At springtime, in churches everywhere, we are also reminded of the death and resurrection of Jesus. In all honesty, I have trouble with the death part. I am thrilled with the resurrection part. That part feels like a victory party in my spirit. I suppose that’s exactly what it is. But the torture and death part… doesn’t feel like victory or a party.
The passages in the Old Testament that record the ordinances and rules associated with offerings as directed by God to Moses remind me it was an extremely messy, very bloody, ultra-strict sequence of events. And the penalty for doing it incorrectly was death, for the cleanest one in the bunch: the priest. Those passages also remind me I have never watched the movie, The Passion of the Christ. I haven’t been able to bring myself to watch it. Let me explain…
I have what you might call, a little bit of a criminal history. That’s right, I am a former criminal. Reformed criminal sounds better, I think. Anyway it’s a label I’ve been given, resulting from my past actions. Such a label has the power to generate immense shame, completely pegs the guilt-o-meter, and it can destroy all hope for the convicted. Can you see the spiritual parallels?
Recently it occurred to me that the One that redeemed me was also labeled a criminal. He was innocent, of course. Wasn’t He? According to the Bible, it depends on who you asked. But Jesus was convicted, tortured, humiliated, and brutally killed. This is the ”torture and death” part that I don’t like to think about.
I had to do some soul-searching to get to the real reason for my resistance to watching The Passion. I found the cause: I don’t want the penalty for my sin to be so… bloody awful. If it were up to me it would be a slap on the wrist, or a substantial fine. Maybe some community service. Even probation.
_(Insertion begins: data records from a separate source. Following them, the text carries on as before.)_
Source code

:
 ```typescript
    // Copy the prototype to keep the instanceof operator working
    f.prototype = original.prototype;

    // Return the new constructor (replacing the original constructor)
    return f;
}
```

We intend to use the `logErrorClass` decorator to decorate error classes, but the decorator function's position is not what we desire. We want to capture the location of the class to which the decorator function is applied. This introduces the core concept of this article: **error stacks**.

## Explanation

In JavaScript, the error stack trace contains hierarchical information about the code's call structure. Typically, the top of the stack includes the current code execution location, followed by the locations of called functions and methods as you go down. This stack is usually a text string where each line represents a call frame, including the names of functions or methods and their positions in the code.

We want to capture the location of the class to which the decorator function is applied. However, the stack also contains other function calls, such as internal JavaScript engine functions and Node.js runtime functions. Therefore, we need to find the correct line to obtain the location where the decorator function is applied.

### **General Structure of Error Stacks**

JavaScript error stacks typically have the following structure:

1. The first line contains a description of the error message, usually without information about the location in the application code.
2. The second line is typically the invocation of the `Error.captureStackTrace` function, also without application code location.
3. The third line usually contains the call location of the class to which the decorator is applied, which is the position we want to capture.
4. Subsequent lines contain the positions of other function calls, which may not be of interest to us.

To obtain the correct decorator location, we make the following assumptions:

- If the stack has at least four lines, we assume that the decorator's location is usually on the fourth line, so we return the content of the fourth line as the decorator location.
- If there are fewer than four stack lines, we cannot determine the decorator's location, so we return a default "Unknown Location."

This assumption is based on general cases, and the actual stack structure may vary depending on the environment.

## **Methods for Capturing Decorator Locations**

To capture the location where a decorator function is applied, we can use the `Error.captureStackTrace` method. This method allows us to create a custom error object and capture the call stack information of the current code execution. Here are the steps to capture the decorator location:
Anything that I could do myself, without too much sacrifice, would be OK. Can you see the spiritual parallels?
That kind of thinking, it seems, was the stumbling block that led the old religious leaders to turn murderous and kill God. Jesus told them, in no uncertain terms, their community service and their idols of atonement and penance and self-sacrifice would not be their ticket into paradise. It rankled and riled them, they were extremely agitated. Jesus went on to inform them that the hookers and the thieves and the diseased would get into to paradise long before these leaders could even hope to get in.
And they came to the conclusion: obviously, the rebel Jesus had to be dealt with.
So I invite you to consider the same questions I am pondering today:
When you look at the cross… what do you see?
Is it a vision of the dying Savior of the world? Is it what sin really costs? Is it the ultimate price of being a holy rebel to the world? Is it the end of the beginning, or the beginning of the end?
Or do you see Love Himself, on display as the most visceral, attention-getting, brutally-real proof that self-inflated and self-righteous sinners could ever demand?
Jesus invites us to pause from our journey, pull over, get out and look. Really look. Take some time to marvel at the beauty, the intensity, the immensity of the love and passion of the Christ.